PROBLEM TO SOLVE: Report only the number of lines in the listing below that contain the string "cdot", treating uppercase and lowercase letters as distinct.

────

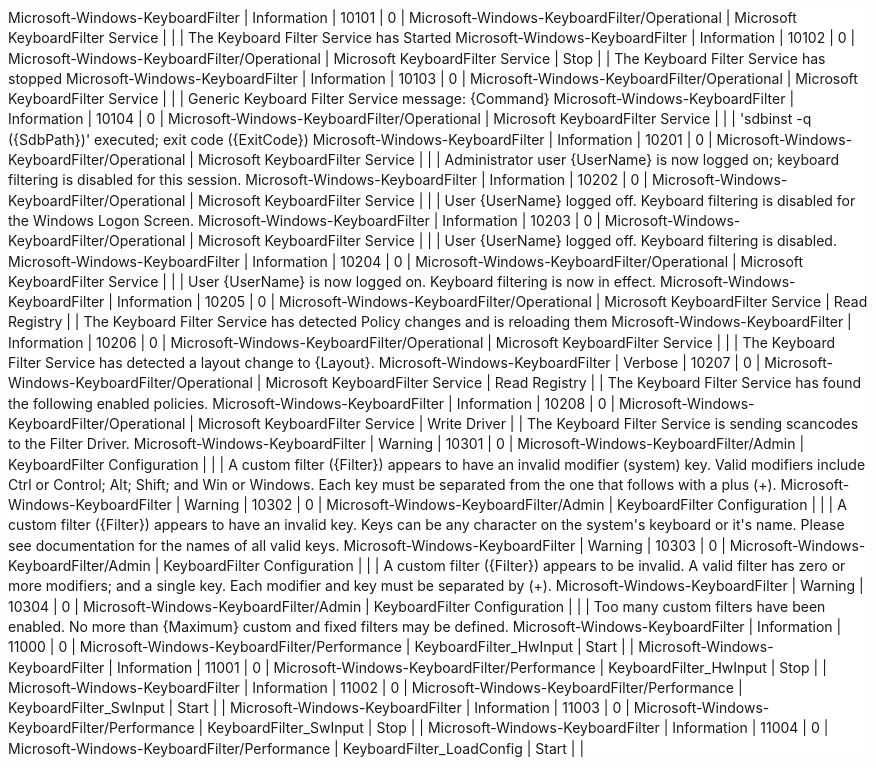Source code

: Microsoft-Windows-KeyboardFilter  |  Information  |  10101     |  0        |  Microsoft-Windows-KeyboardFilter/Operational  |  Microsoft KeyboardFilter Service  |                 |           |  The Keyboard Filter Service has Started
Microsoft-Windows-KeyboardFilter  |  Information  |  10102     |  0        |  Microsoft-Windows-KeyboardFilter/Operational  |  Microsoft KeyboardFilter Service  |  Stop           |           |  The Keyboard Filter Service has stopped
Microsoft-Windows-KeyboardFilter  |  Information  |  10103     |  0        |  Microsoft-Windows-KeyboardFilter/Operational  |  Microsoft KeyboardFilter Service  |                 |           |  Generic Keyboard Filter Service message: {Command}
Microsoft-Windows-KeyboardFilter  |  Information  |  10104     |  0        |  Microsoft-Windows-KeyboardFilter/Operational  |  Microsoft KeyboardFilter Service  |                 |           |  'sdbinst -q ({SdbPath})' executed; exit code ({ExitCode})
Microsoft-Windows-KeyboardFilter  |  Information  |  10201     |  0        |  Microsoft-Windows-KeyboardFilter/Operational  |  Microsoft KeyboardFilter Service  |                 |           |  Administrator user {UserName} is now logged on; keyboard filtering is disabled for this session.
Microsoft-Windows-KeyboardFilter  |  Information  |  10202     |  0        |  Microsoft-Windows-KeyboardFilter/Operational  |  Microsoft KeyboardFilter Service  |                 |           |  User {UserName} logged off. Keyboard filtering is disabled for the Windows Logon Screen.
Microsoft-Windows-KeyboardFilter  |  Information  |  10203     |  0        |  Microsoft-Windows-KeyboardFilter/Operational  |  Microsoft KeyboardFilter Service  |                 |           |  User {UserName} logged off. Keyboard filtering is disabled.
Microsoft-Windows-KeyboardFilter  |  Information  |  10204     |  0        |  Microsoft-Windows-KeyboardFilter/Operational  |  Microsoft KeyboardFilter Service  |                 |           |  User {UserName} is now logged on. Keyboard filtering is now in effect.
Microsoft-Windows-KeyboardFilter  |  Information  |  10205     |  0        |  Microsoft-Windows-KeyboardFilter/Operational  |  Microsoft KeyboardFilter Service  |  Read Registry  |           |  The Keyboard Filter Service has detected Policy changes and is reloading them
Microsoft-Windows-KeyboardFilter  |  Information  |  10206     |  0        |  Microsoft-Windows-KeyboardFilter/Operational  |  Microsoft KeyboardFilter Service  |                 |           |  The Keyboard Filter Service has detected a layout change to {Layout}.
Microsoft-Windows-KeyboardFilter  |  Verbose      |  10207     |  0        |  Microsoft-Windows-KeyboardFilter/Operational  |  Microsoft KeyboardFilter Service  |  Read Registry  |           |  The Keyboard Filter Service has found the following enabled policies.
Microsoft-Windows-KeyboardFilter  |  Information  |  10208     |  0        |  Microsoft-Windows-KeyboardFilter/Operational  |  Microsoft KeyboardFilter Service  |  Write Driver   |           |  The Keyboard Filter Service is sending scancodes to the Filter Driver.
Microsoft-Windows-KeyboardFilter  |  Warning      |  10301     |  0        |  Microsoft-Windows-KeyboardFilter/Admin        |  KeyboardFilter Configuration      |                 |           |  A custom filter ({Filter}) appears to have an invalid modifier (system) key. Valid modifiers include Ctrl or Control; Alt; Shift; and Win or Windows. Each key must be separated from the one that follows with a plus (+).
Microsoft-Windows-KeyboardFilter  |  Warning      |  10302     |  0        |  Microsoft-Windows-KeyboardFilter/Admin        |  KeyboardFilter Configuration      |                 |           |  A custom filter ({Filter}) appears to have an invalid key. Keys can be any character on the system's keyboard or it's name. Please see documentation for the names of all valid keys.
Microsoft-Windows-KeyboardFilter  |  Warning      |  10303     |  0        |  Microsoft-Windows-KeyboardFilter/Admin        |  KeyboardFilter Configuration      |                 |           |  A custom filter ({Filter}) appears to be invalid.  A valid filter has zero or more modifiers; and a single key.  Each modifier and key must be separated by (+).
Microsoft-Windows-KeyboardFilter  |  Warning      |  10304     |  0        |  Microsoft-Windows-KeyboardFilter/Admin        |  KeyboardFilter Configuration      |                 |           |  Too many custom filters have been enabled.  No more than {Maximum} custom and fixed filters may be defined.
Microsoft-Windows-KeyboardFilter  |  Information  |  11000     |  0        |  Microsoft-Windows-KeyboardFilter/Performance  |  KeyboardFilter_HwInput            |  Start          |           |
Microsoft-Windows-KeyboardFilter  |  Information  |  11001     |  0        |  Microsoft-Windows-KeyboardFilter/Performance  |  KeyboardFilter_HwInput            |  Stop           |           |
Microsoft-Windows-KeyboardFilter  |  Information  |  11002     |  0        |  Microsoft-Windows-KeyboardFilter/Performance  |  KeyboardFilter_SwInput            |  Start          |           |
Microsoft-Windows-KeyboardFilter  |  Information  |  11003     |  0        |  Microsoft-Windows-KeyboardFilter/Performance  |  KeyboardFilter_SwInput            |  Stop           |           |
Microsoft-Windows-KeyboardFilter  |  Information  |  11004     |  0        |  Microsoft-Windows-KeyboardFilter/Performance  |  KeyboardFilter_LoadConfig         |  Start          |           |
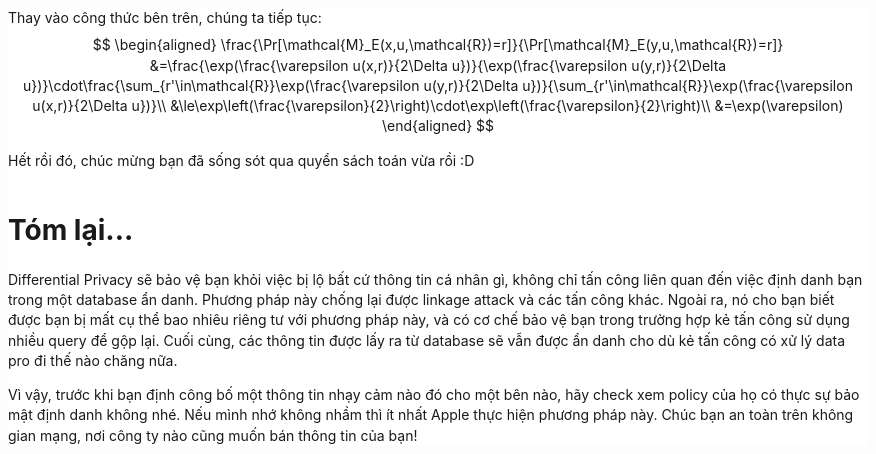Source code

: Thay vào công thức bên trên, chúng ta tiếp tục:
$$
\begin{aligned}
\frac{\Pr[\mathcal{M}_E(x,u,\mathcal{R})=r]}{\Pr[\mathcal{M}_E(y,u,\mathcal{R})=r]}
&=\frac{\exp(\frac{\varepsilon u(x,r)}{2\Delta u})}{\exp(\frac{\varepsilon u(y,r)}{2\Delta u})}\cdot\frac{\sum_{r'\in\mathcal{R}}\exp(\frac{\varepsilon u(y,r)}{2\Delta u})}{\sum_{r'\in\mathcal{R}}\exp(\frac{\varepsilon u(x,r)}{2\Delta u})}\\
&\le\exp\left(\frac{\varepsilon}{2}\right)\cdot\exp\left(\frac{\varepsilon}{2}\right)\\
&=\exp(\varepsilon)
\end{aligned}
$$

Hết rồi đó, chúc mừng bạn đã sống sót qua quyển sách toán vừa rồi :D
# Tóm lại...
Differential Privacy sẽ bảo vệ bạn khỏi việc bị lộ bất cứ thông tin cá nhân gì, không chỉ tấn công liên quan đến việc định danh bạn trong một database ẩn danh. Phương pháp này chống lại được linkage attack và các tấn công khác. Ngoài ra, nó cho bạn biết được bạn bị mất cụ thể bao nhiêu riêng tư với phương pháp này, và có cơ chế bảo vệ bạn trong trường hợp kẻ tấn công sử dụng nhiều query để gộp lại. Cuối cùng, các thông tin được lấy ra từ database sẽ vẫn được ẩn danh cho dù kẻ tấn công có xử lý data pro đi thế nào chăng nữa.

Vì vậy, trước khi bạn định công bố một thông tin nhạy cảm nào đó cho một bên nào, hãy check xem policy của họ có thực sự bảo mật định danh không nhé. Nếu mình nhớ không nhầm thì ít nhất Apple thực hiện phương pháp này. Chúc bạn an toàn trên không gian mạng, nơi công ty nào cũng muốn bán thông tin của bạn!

────

RESPONSE TO THIS EXERCISE: 2